- Born: February 12, 1992 (age 34) Orillia, Ontario, Canada
- Modeling information
- Height: 5 ft 11 in / 180 cm
- Hair color: Brown
- Eye color: Hazel
- Agency: Elmer Olsen Model Management, Next Model Management

= Amanda Laine =

Canadian model (born 1992)

Amanda Laine (born February 12, 1992) is a Canadian model. She was named one of the top ten newcomers in 2008 by models.com.

== Early life and career ==
Laine was born in Orillia, Ontario, Canada. Her modeling career started when she won the V Magazine and Supreme Model Management search in December 2007, and then signed a 3-year contract with Supreme Management.

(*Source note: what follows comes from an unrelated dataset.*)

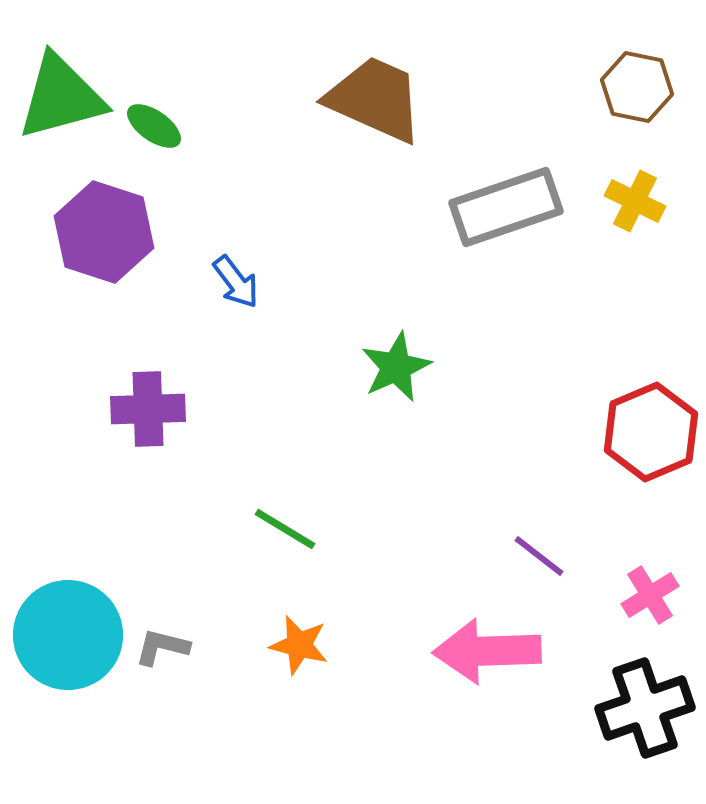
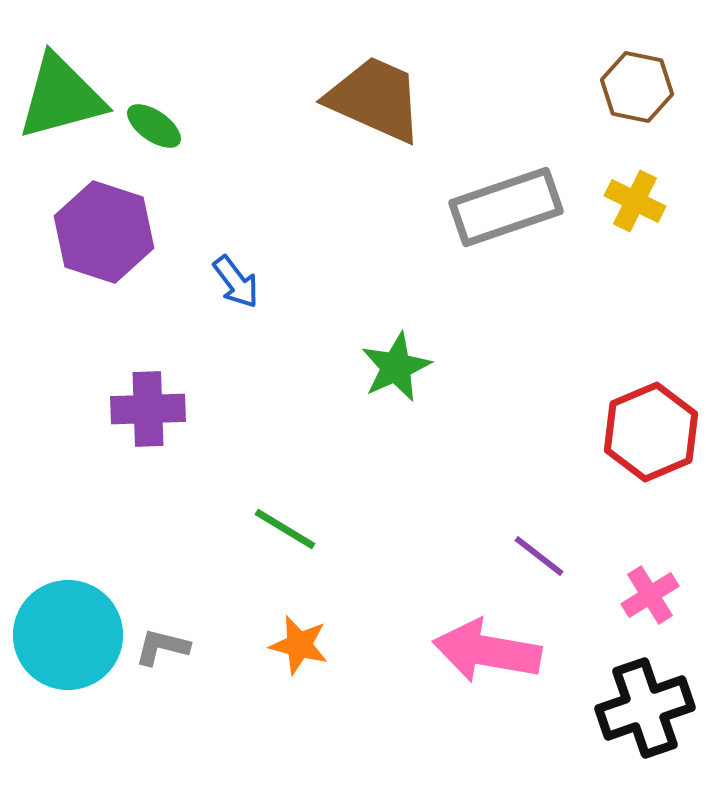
pink arrow: rotated 12 degrees clockwise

Laine then debuted in the fall Alexander Wang and Rad Hourani shows in 2008. Throughout 2008 she has opened for Alexander McQueen and Miu Miu shows in Paris, the spring Vera Wang, Philosophy di, Rebecca Taylor, Alberta Ferretti, Paul Smith, Burberry, Luella, and Jeremy Laing shows in New York, London, and Milan. She has also walked for many designers at LG Fashion Week like Joe Fresh. For six consecutive seasons she has walked for Emilio Pucci at Milan Fashion Week.

Laine has also appeared at the Prada show in Milan, and was referred to as a "Canadian teen supermodel" by the Toronto Star.